┌─ Recorded data
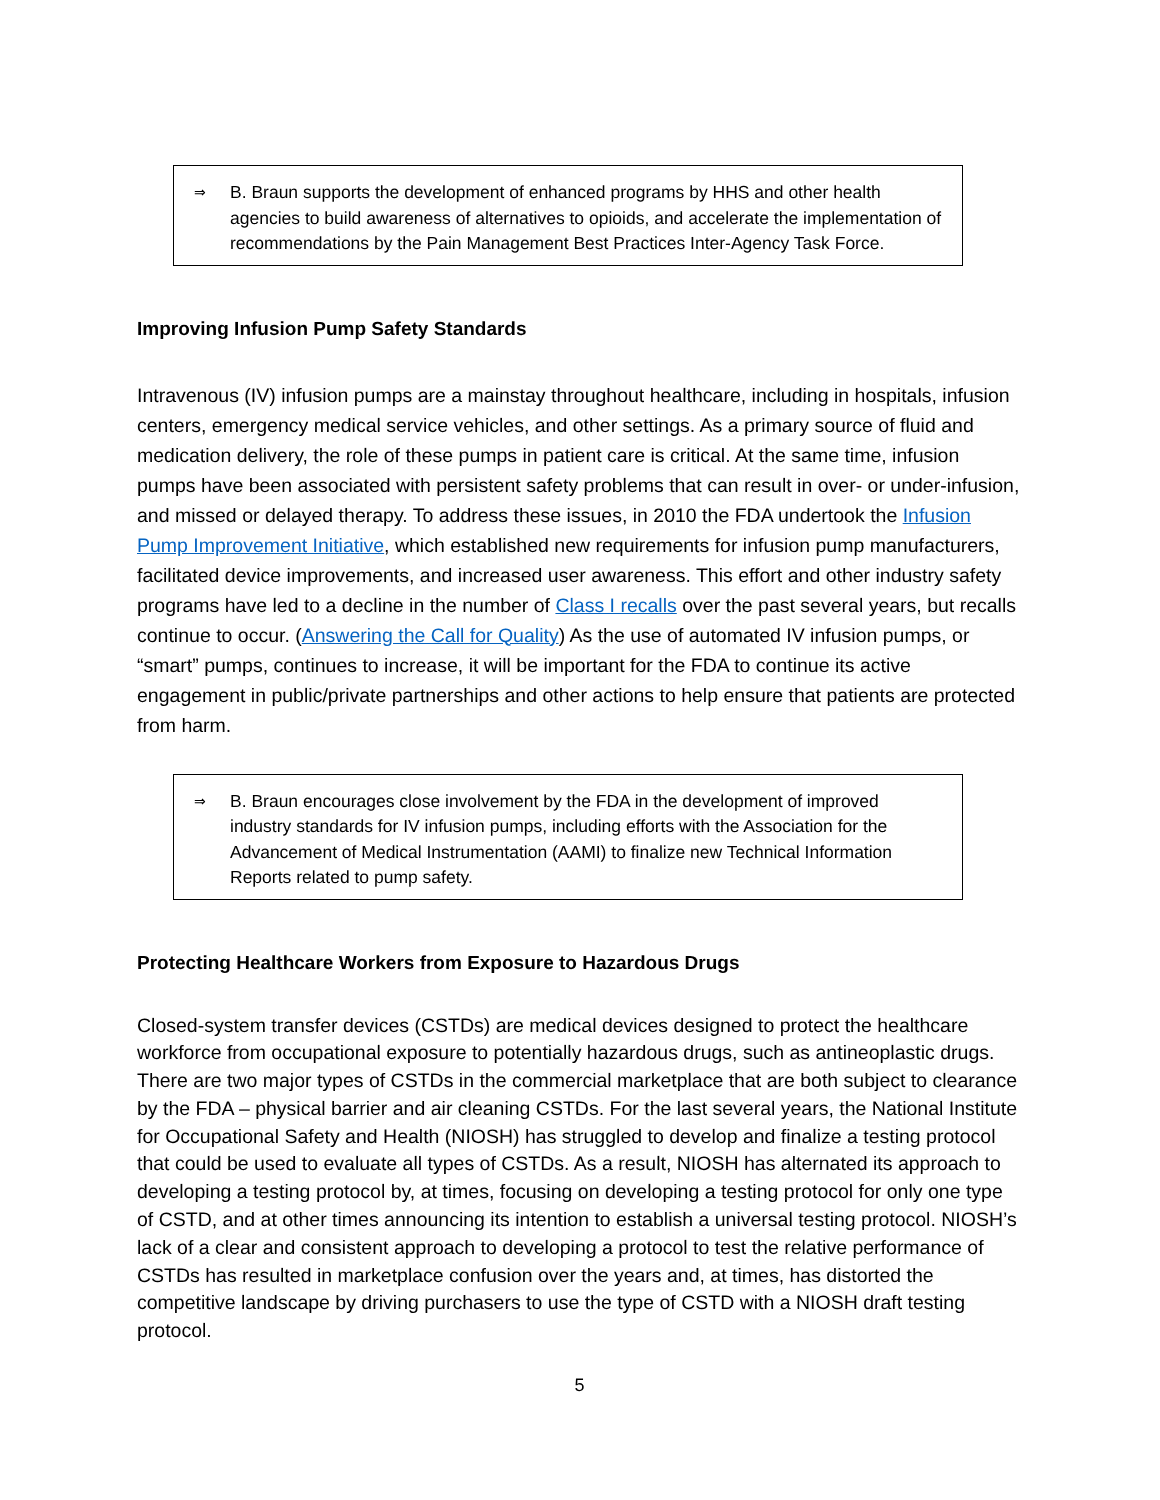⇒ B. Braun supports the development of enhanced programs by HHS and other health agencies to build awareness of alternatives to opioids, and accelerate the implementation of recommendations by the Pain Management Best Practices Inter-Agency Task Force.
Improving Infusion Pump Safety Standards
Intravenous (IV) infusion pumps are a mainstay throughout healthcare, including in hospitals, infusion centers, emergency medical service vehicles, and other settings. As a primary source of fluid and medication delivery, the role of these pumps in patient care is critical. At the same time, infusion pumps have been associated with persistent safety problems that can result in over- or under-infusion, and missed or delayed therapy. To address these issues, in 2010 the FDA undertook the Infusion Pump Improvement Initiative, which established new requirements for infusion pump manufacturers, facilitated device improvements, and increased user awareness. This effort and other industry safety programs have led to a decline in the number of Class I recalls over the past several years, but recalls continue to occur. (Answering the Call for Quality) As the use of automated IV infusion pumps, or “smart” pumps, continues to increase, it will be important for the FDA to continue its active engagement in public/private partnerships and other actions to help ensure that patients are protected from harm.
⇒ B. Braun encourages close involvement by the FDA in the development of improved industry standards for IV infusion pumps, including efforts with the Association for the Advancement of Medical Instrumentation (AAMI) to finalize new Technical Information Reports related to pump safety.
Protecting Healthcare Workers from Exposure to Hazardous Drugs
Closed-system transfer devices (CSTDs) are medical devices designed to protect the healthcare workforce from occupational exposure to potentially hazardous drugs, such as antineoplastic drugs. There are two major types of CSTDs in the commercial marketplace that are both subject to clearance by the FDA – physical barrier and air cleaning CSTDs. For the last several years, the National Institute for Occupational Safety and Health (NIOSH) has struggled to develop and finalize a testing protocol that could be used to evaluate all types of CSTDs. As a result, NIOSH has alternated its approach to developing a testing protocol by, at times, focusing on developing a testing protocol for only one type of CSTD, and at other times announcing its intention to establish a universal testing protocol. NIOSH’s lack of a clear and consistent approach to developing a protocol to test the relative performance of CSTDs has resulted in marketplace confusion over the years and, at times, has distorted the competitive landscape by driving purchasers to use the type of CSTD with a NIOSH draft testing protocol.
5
└─
┌─ Recorded data
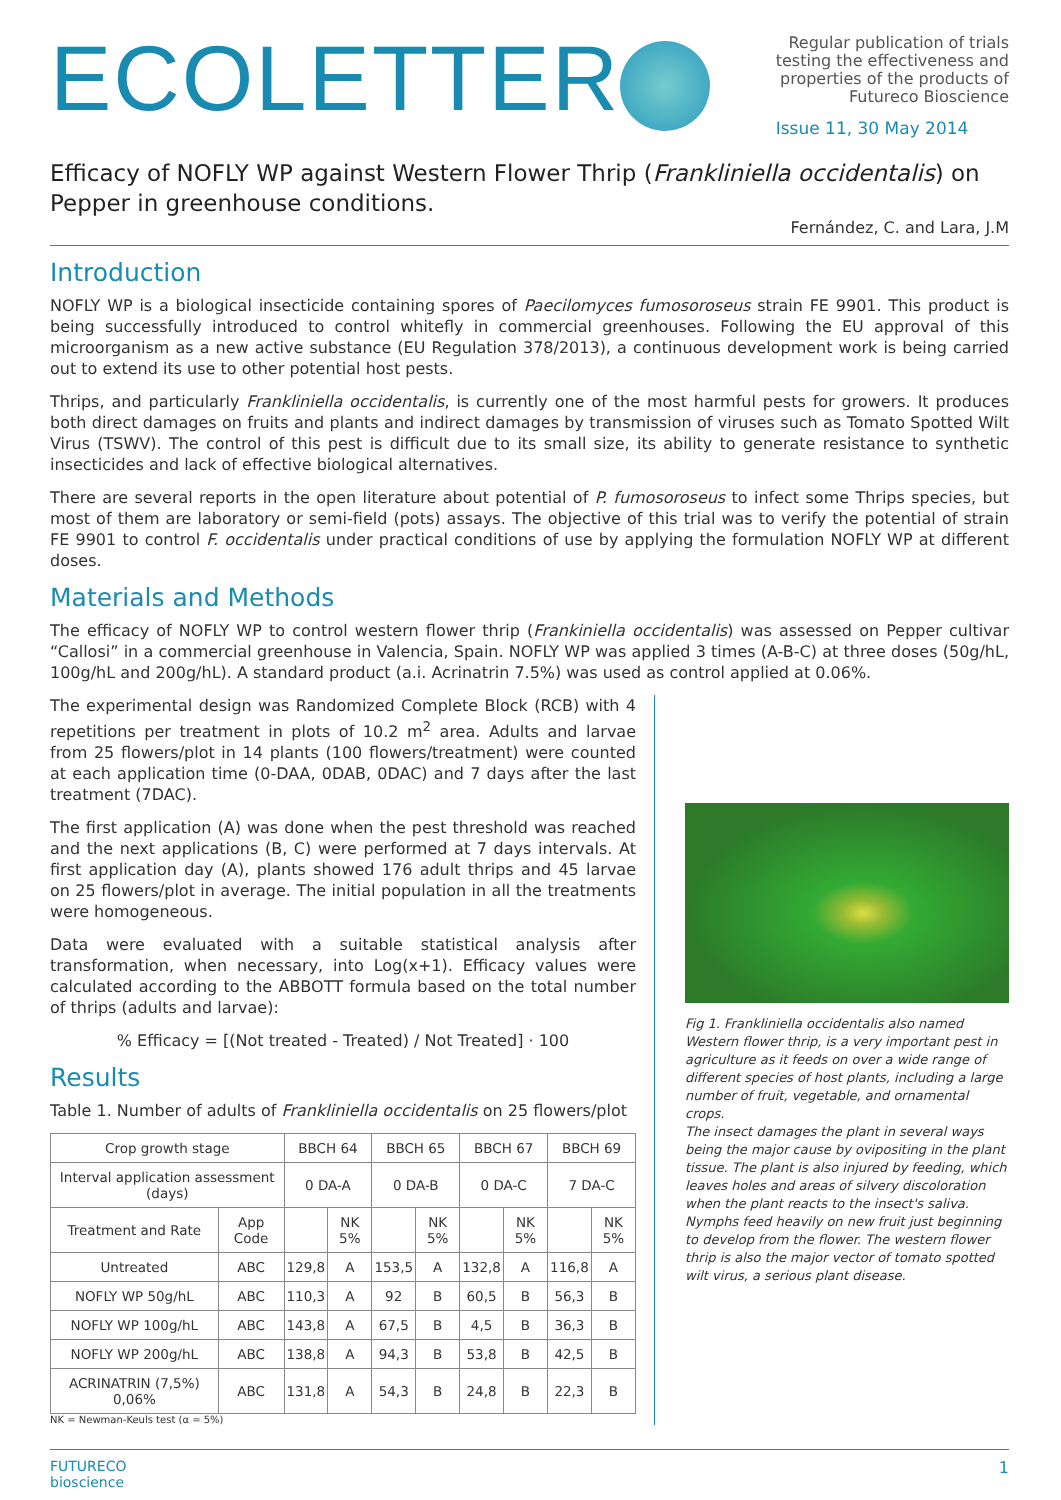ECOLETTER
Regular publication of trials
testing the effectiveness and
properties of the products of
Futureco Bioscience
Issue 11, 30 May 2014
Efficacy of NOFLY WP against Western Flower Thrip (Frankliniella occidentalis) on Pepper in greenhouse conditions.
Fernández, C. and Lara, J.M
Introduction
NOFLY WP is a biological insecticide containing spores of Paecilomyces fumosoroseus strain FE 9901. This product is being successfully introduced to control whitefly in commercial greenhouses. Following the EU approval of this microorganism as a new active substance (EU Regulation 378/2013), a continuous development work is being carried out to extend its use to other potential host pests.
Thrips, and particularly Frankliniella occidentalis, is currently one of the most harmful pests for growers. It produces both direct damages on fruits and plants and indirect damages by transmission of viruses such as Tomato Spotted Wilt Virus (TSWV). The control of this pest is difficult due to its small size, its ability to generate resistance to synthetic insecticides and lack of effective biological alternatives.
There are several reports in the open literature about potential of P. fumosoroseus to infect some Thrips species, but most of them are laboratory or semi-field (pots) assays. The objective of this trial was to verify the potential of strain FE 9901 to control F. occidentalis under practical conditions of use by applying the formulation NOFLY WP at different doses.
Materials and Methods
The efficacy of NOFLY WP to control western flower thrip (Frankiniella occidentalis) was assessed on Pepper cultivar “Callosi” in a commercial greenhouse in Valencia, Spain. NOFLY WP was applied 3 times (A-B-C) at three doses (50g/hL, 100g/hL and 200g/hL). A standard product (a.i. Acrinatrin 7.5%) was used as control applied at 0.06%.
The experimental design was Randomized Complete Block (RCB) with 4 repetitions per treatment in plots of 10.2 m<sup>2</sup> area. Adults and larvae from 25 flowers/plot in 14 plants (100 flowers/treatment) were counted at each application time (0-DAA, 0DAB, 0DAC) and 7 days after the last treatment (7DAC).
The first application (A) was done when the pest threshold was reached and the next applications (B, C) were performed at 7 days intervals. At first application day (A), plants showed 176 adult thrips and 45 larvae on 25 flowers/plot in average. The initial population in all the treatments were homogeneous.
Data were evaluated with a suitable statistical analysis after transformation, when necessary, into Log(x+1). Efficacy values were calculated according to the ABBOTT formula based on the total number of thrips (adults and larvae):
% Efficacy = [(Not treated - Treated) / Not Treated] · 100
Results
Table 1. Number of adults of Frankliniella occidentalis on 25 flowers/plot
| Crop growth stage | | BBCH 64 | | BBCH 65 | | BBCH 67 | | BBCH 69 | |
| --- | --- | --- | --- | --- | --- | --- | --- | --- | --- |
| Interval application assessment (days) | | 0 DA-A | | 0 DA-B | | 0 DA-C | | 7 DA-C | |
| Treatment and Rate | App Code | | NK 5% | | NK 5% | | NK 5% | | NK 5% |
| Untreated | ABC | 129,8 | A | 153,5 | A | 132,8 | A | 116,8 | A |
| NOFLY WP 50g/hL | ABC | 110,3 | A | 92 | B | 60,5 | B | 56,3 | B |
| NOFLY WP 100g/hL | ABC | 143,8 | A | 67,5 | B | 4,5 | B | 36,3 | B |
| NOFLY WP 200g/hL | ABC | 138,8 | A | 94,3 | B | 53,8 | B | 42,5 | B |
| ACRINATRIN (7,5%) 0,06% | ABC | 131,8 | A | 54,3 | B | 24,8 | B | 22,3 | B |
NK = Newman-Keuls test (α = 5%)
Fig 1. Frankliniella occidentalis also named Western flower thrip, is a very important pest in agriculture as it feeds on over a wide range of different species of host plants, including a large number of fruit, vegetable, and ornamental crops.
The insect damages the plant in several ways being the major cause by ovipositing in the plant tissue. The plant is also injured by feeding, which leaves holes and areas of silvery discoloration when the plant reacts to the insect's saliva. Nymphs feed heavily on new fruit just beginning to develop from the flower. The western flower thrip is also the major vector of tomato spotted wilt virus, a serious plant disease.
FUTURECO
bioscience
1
└─
> _Aim of the exercise_: Among the entries above, locate the line with "Inter-Agency Task Force." and the line with "Improving Infusion Pump Safety Standards". Give those two lines and all lines between them again, exactly, leaving out the pictures.

> _Completed task_:
⇒ B. Braun supports the development of enhanced programs by HHS and other health agencies to build awareness of alternatives to opioids, and accelerate the implementation of recommendations by the Pain Management Best Practices Inter-Agency Task Force.
Improving Infusion Pump Safety Standards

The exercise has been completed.